Agents Arrived. The Tooling Didn’t Follow.

Agents don’t just talk. They call tools, read filesystems, execute shell commands, talk to MCP servers, and make outbound network calls. A classifier watching prompts and model output is watching the least dangerous part of the system.

Adaptive Attackers Already Win

Classifiers try to tell safe prompts from dangerous ones. Attackers try to make dangerous prompts look safe. This is an arms race, and the defense is losing. As our own Ax Sharma reported on in CSO, the safety constraints themselves disproportionately burden defenders: security teams operate within the rules while attackers iterate freely around them.

When researchers from OpenAI, Anthropic, and Google DeepMind subjected 12 recent defenses to adaptive attacks, every defense fell. Attack success rates exceeded 90% across the board. The defenses had originally reported near-zero attack success. The gap between reported performance and adversarial performance is the gap between lab conditions and a motivated attacker.

Separately, researchers at Lancaster University tested character injection and adversarial ML evasion techniques against six production guardrail systems, including Azure Prompt Shield and Meta Prompt Guard. In some configurations, evasion reached 100%. The attacks maintained the adversarial payload’s functionality while becoming invisible to the classifier.

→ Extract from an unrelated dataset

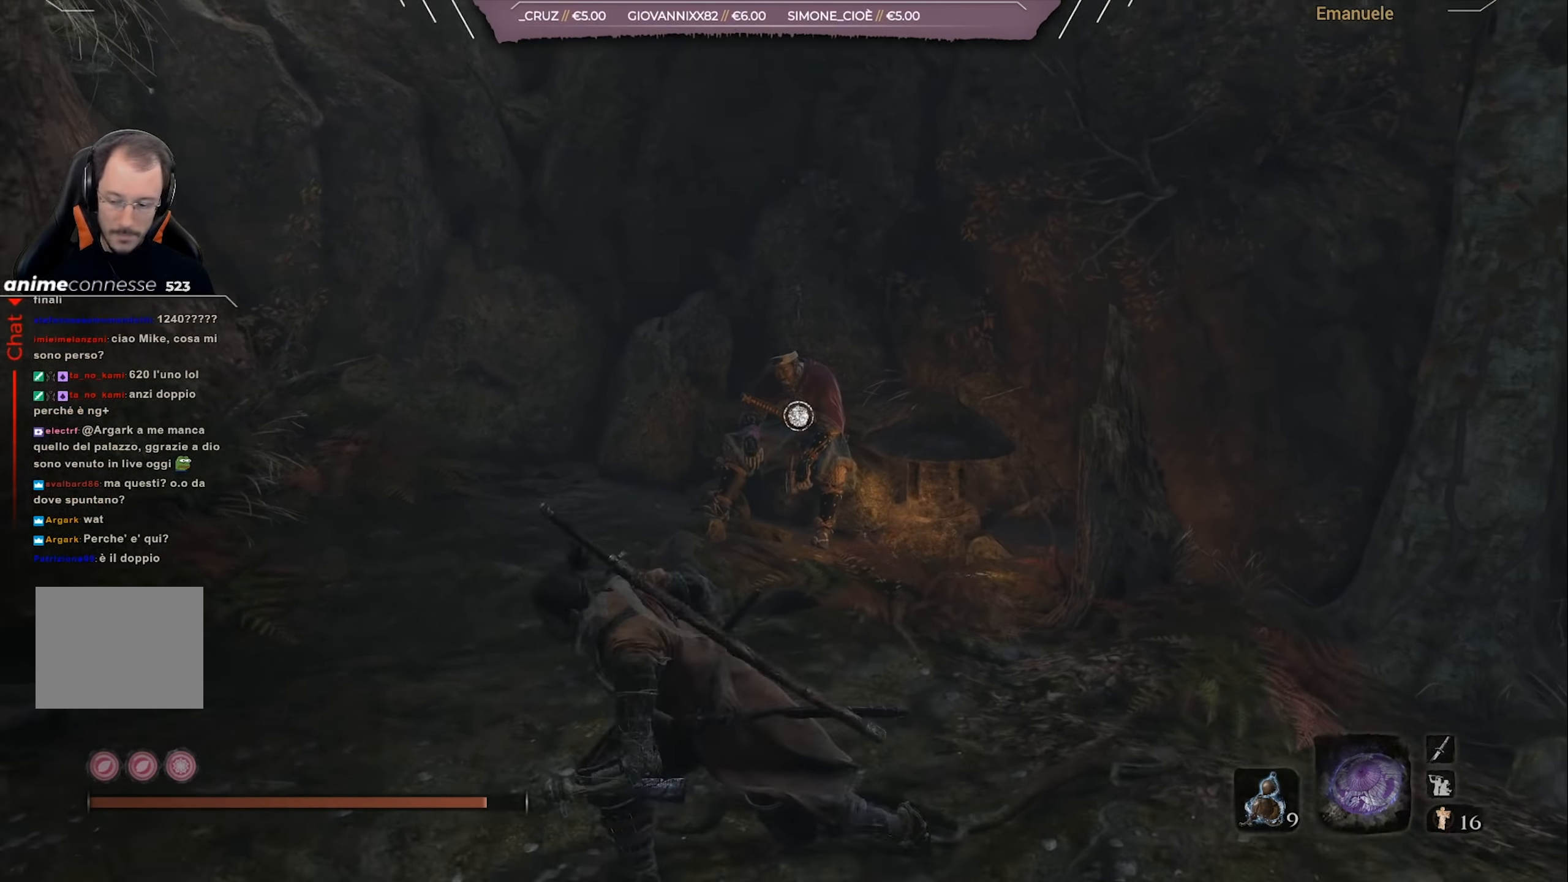
{"buttons": [], "left_stick": "center", "right_stick": "center", "events": [[150, "left_stick", "center"], [250, "right_stick", "right"], [334, "right_stick", "center"]]}
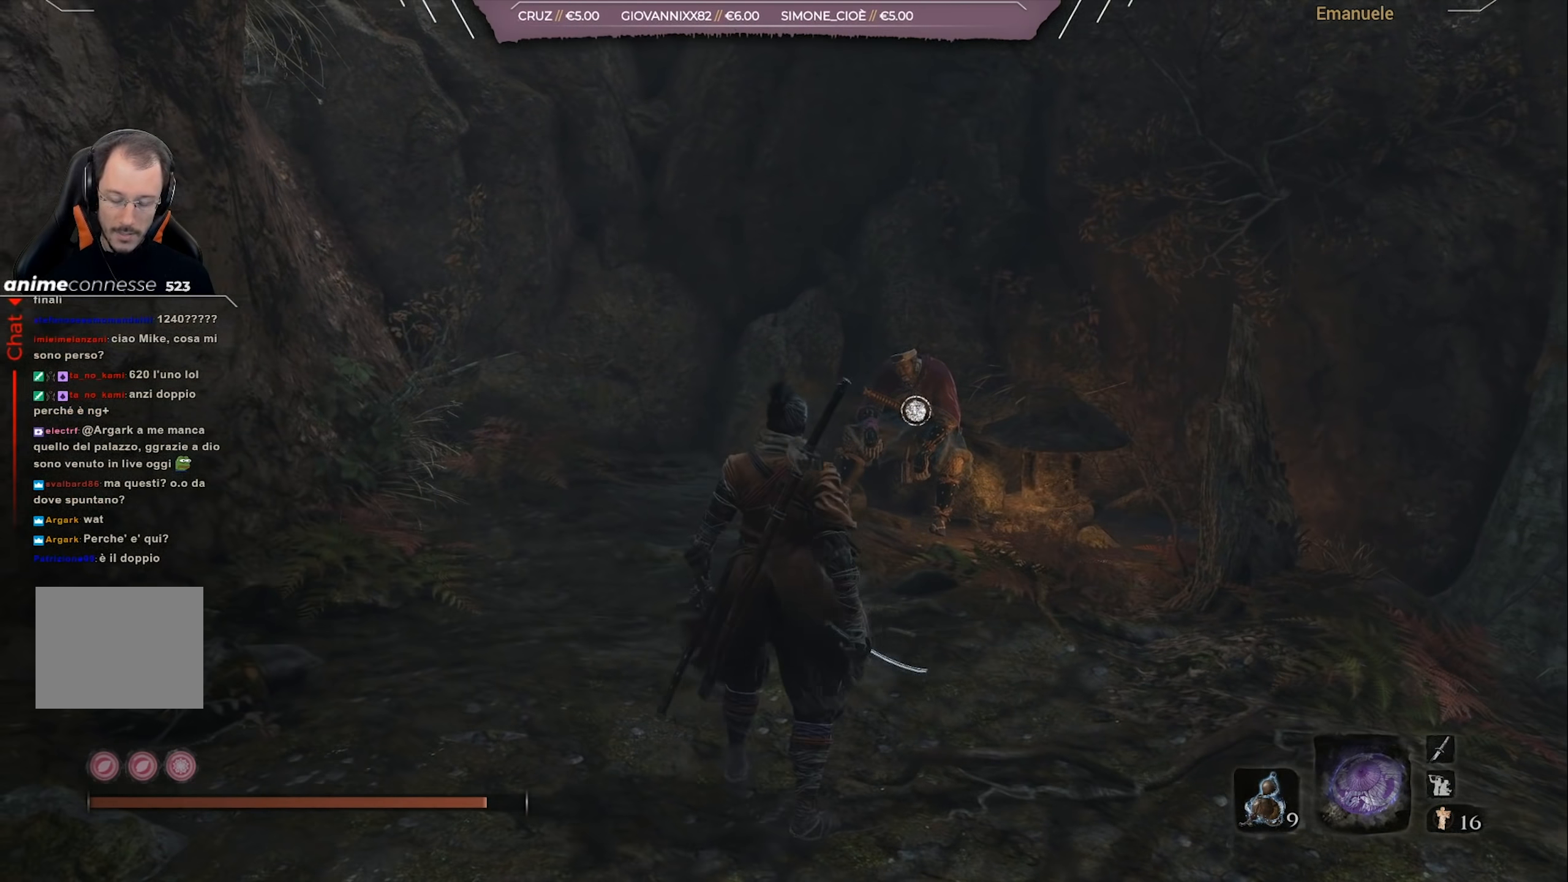
{"buttons": [], "left_stick": "up", "right_stick": "center", "events": [[134, "right_stick", "down-right"], [201, "left_stick", "up"], [267, "right_stick", "center"]]}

The defense must be right every time. The attacker only needs to be right once.

Blind to Language, Blind to Code, Blind to Context

Even when classifiers aren’t being actively evaded, they’re structurally blind in three ways that matter for agents.

Most classifiers are trained on English prompts. Multilingual support quality is variable, and in most cases it simply doesn’t work. An attacker who writes their injection in Mandarin, Arabic, or mixed-script text bypasses a classifier trained on English jailbreak patterns.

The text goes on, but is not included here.